[Tu objetivo] Extrae del fragmento sobre cómo leer los textos religiosos antiguos el trozo que va entre "Las formas hablan" y "escribe el evangelio).", ambos incluidos. Cópialo sin cambiar nada.

[Fragmento seleccionado]
Como en tantas otras ocasiones en que manejamos textos (religiosos) antiguos, necesitamos distinguir…
• las formas: el modo de expresarse, el “idioma cultural” propio de su época
• el contenido: válido para todos los tiempos, debido precisamente a su atemporalidad.

Las formas hablan de “bajar del cielo”, en un lenguaje mítico que considera la realidad dividida y separada en tres niveles: cielo / tierra / abismo.

En esa cosmovisión, afirmar de alguien que “ha bajado del cielo” significa sencillamente que “viene” de Dios o, mejor todavía, que transparenta a Dios. Y aquí es donde se entronca el contenido de este discurso, con el que la comunidad de Juan quiere presentarnos la verdad más profunda de Jesús, el que “viene” de –y transparenta a- Dios.

(Digamos, entre paréntesis, que el modo de expresarlo es propio de la comunidad joánica: Jesús no hablaba de esa manera. El lenguaje de todo el cuarto evangelio es propio del autor del mismo, y la polémica suscitada a propósito de la eucaristía no tiene lugar en la vida histórica de Jesús, sino que se desarrolla en la época en que se escribe el evangelio).

[Material de consulta]

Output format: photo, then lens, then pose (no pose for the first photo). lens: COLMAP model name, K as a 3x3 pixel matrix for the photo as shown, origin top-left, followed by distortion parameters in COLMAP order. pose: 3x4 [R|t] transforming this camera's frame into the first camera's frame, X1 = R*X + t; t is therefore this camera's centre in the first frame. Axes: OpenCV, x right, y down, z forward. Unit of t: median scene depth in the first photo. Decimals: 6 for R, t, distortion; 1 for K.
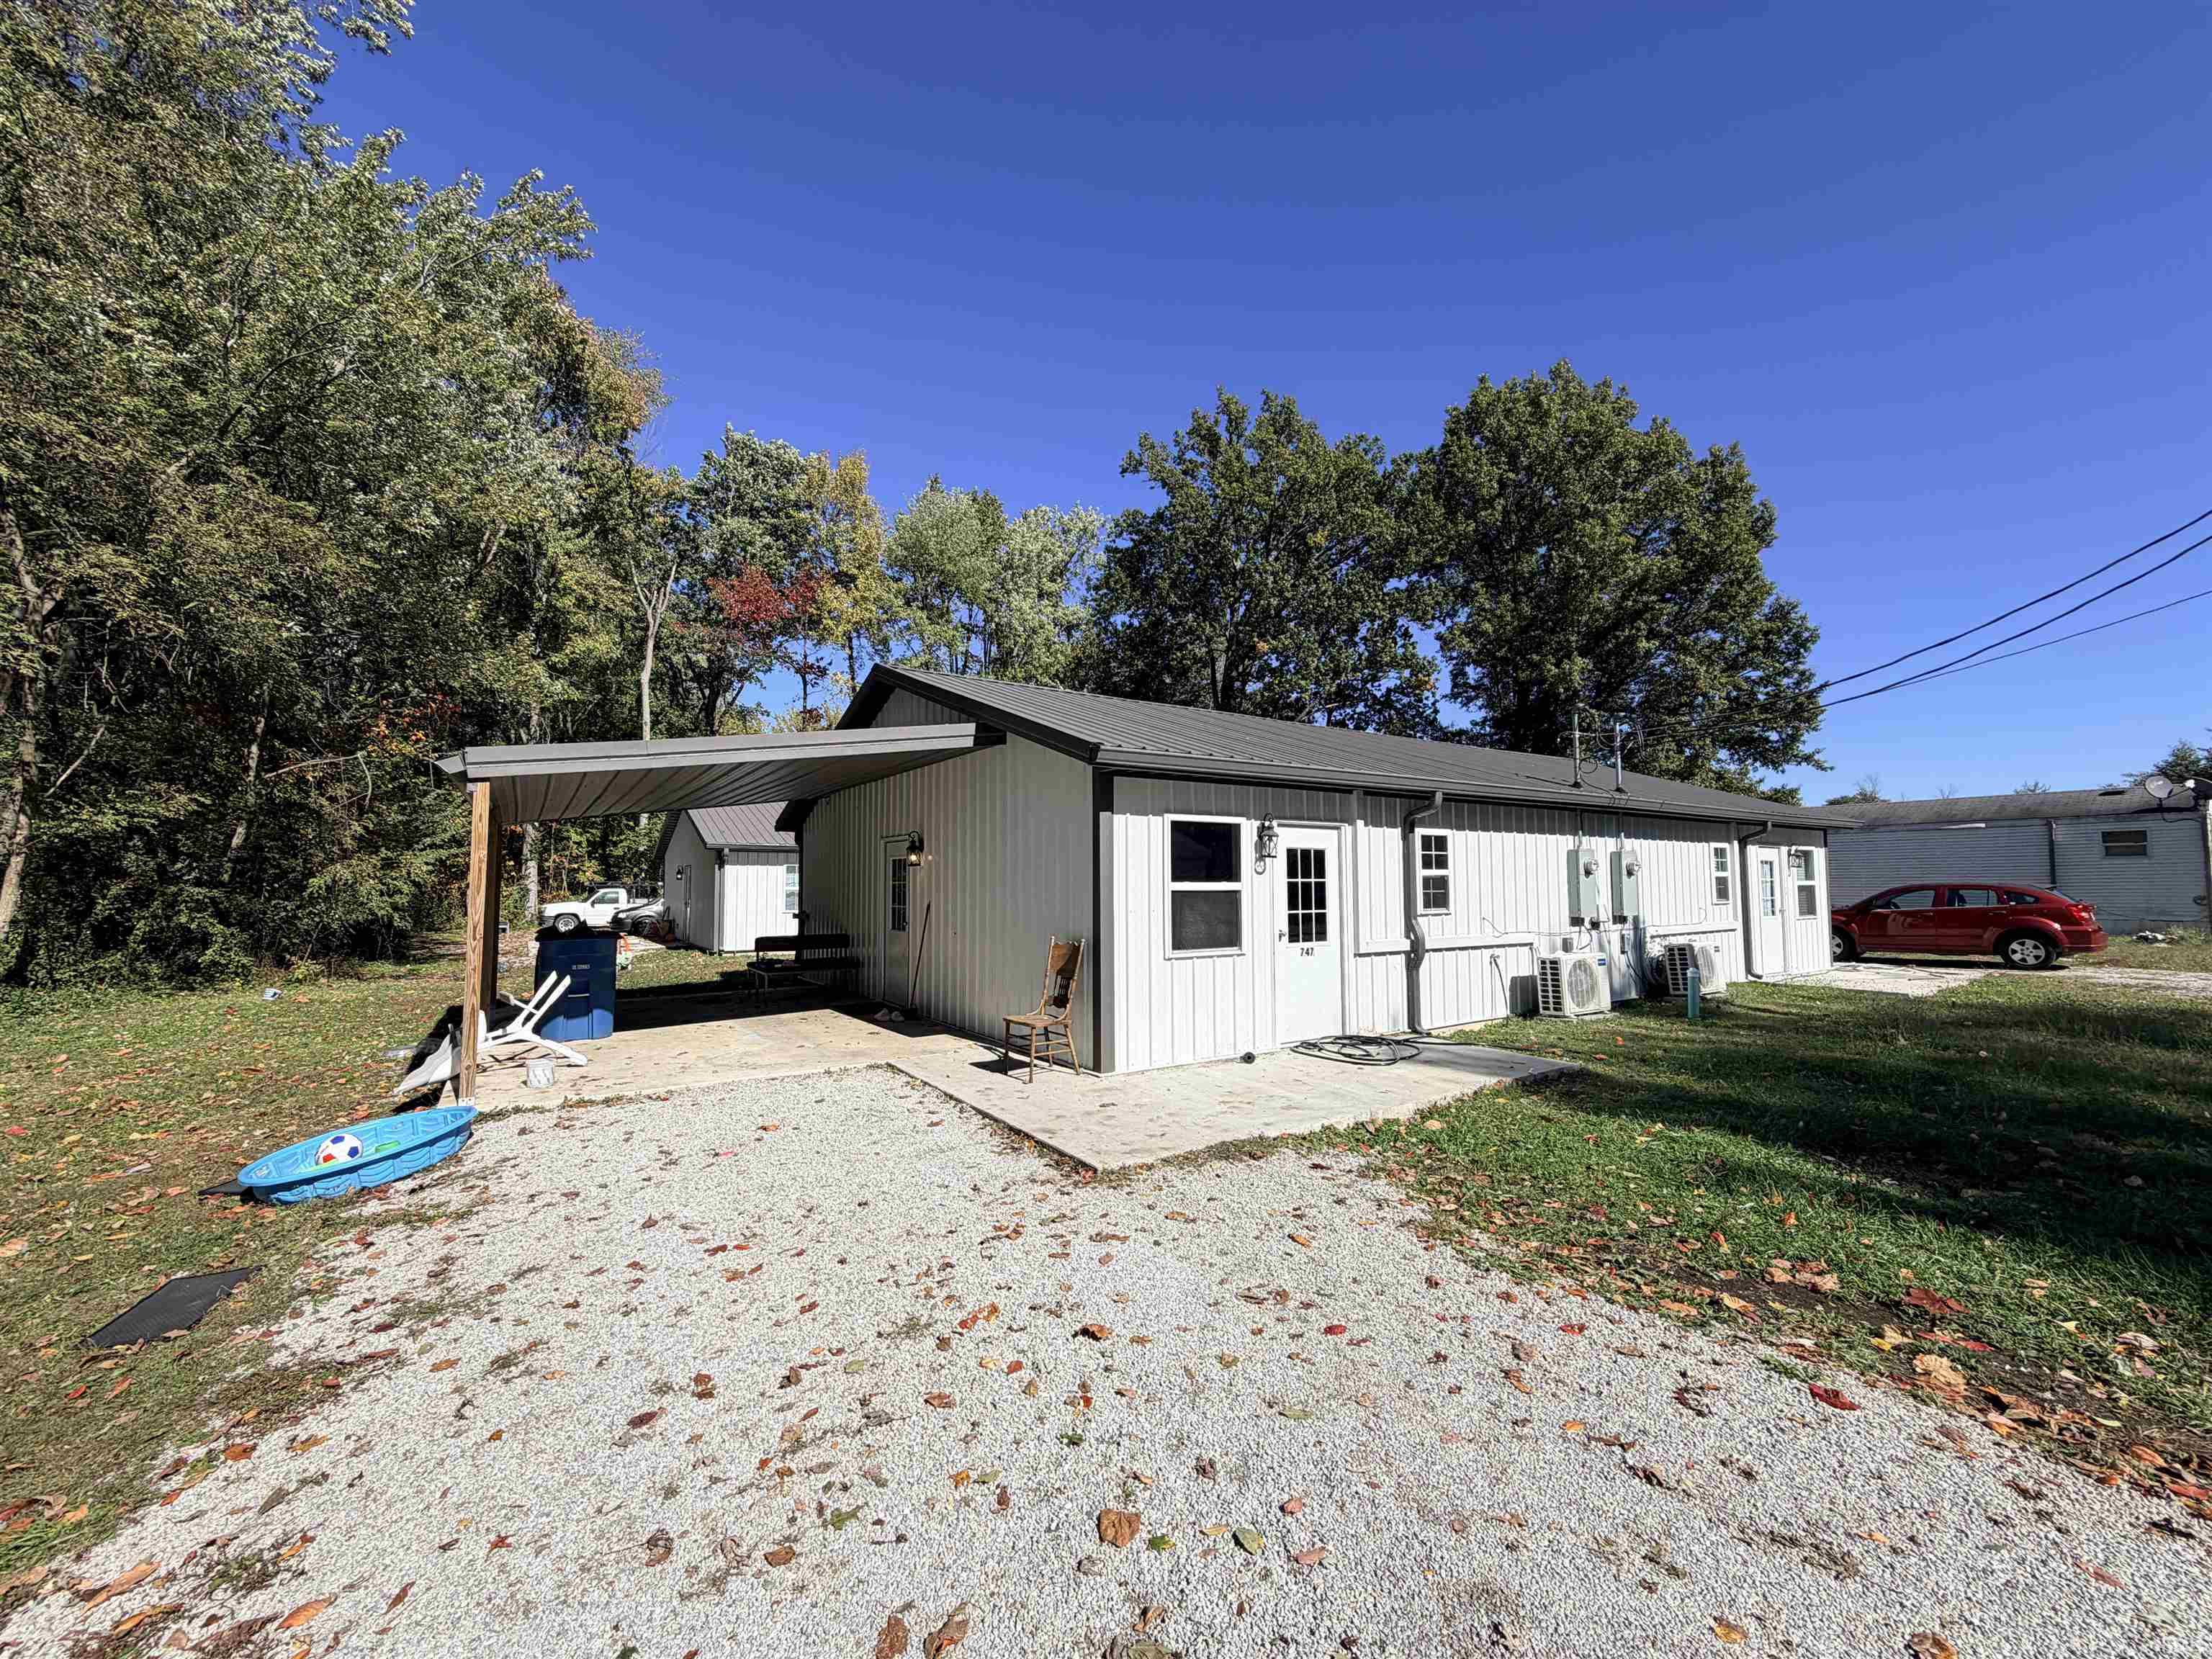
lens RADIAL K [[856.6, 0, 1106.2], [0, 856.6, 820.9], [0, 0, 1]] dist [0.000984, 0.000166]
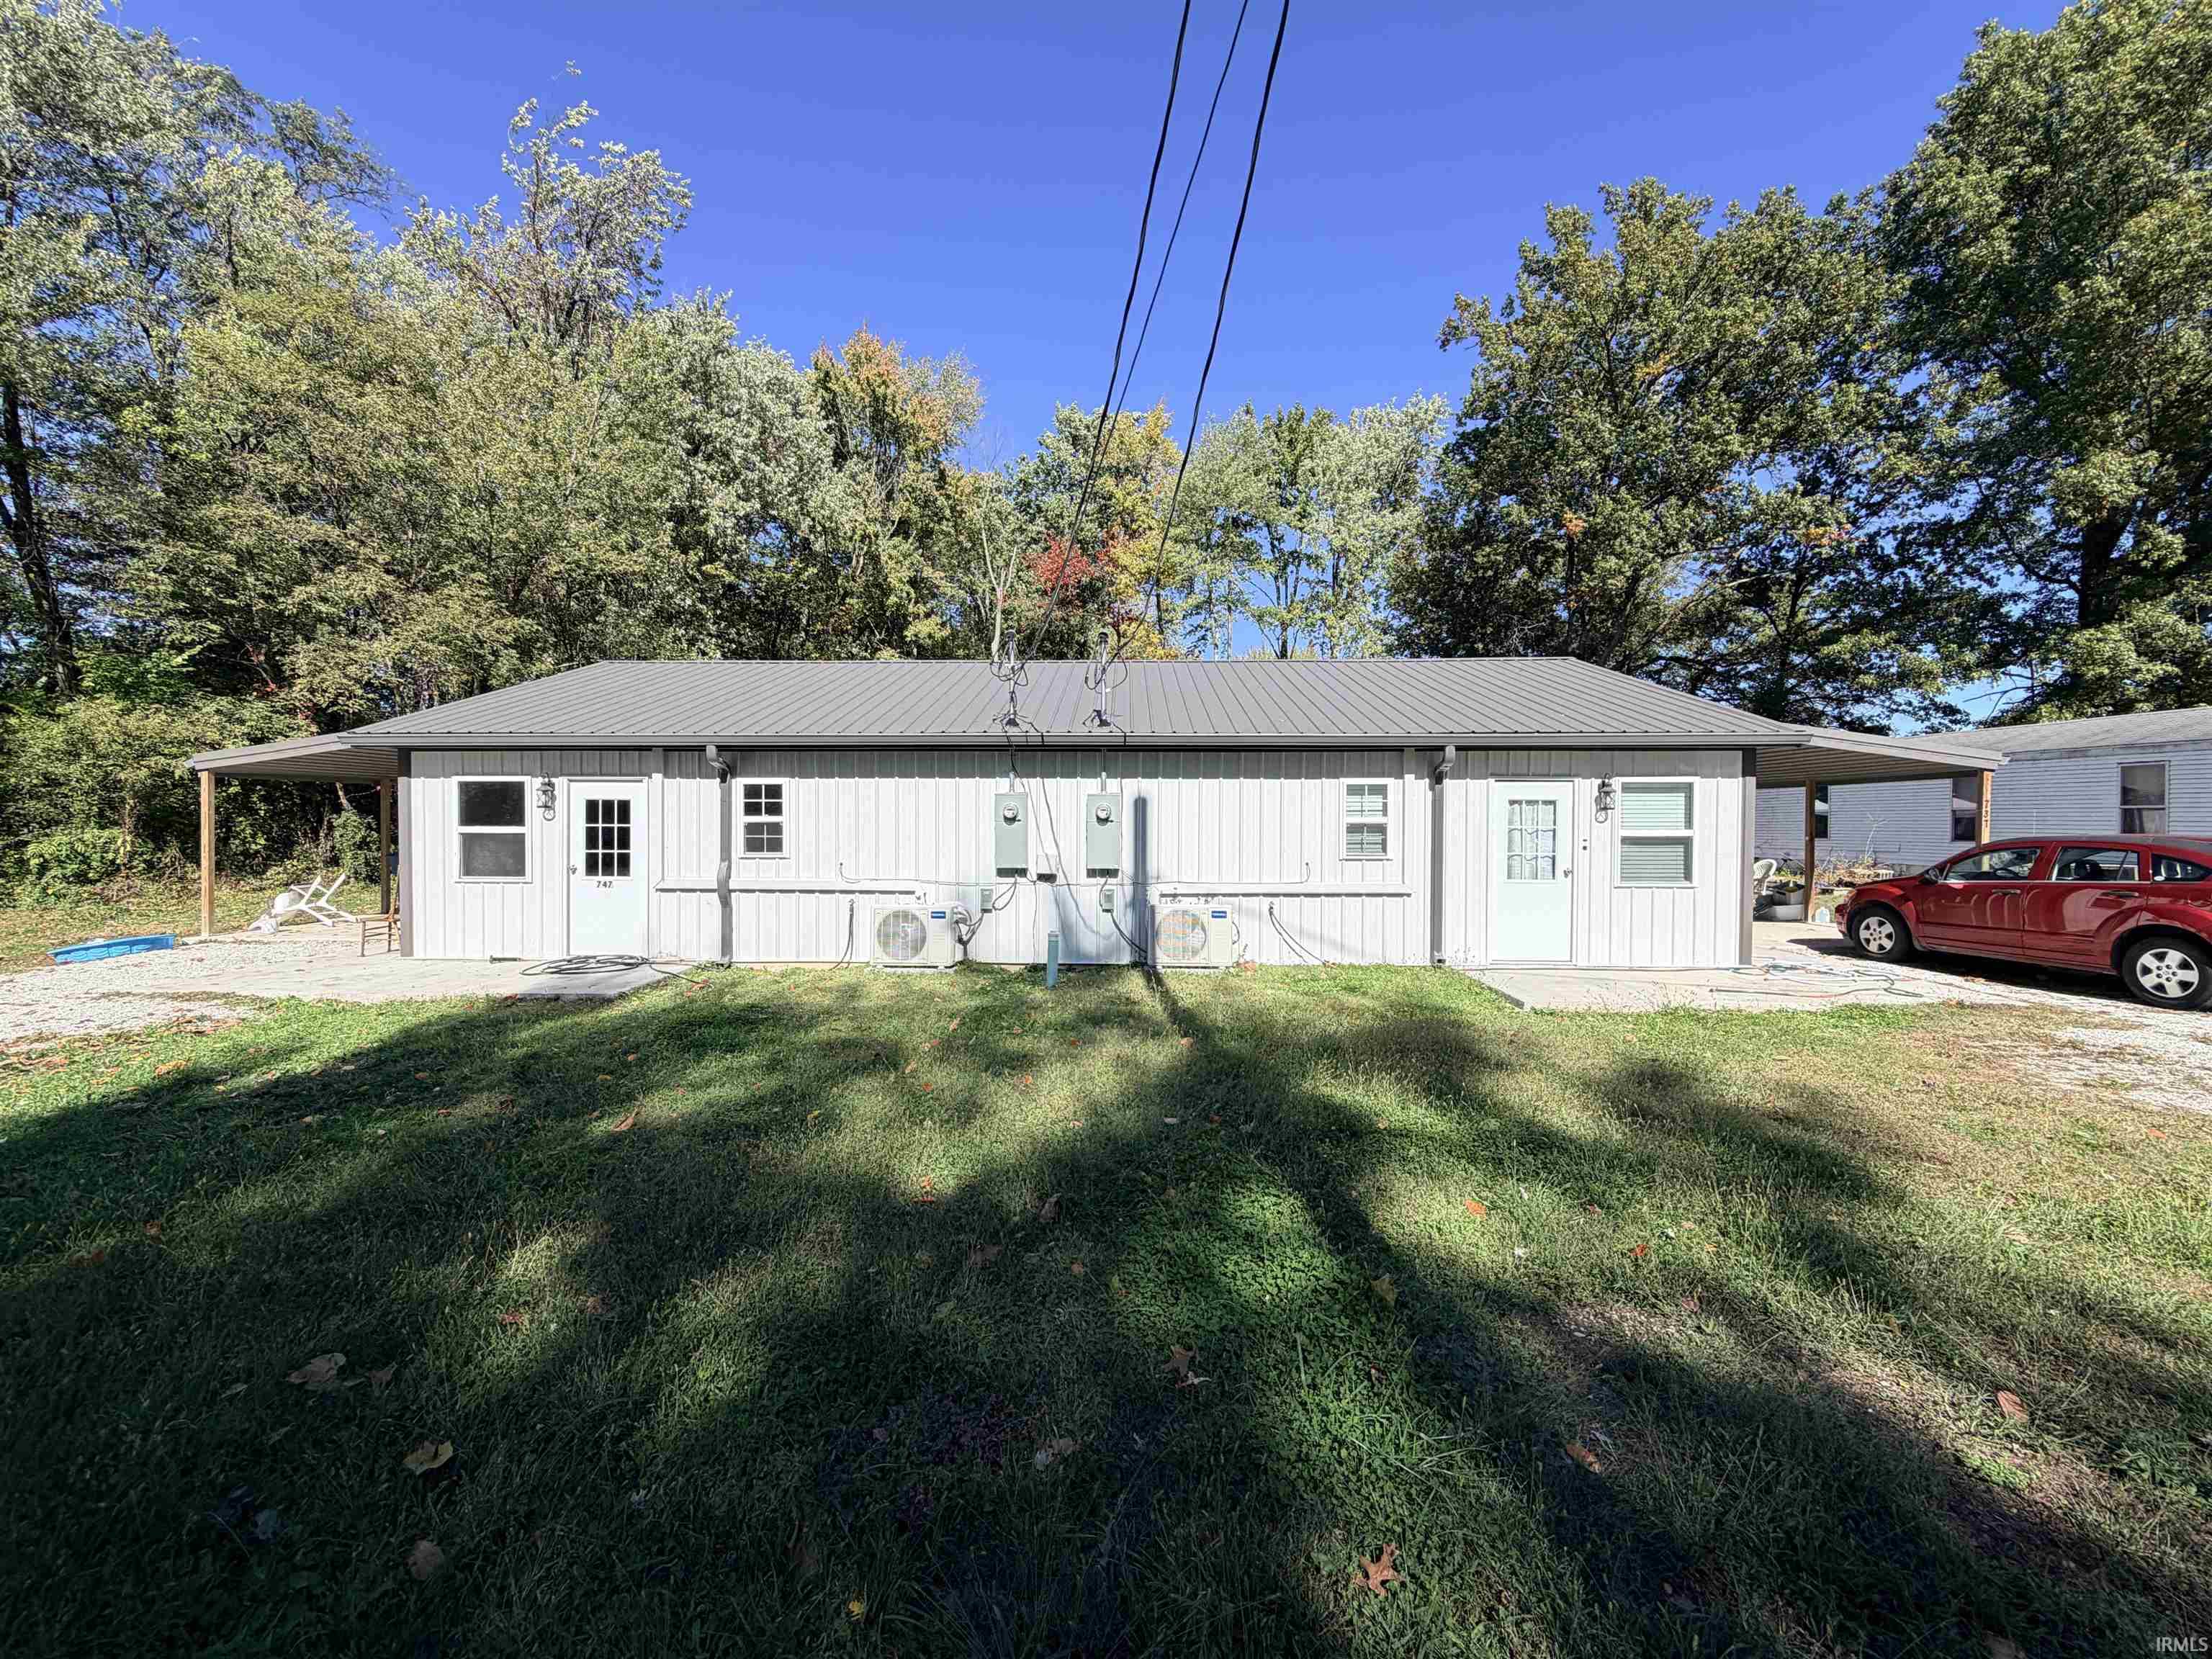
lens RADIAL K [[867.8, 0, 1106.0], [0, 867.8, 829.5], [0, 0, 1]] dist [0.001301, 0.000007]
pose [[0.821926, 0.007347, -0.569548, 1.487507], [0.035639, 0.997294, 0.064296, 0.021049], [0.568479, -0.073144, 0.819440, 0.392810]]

[Sección de respuesta]
Las formas hablan de “bajar del cielo”, en un lenguaje mítico que considera la realidad dividida y separada en tres niveles: cielo / tierra / abismo.

En esa cosmovisión, afirmar de alguien que “ha bajado del cielo” significa sencillamente que “viene” de Dios o, mejor todavía, que transparenta a Dios. Y aquí es donde se entronca el contenido de este discurso, con el que la comunidad de Juan quiere presentarnos la verdad más profunda de Jesús, el que “viene” de –y transparenta a- Dios.

(Digamos, entre paréntesis, que el modo de expresarlo es propio de la comunidad joánica: Jesús no hablaba de esa manera. El lenguaje de todo el cuarto evangelio es propio del autor del mismo, y la polémica suscitada a propósito de la eucaristía no tiene lugar en la vida histórica de Jesús, sino que se desarrolla en la época en que se escribe el evangelio).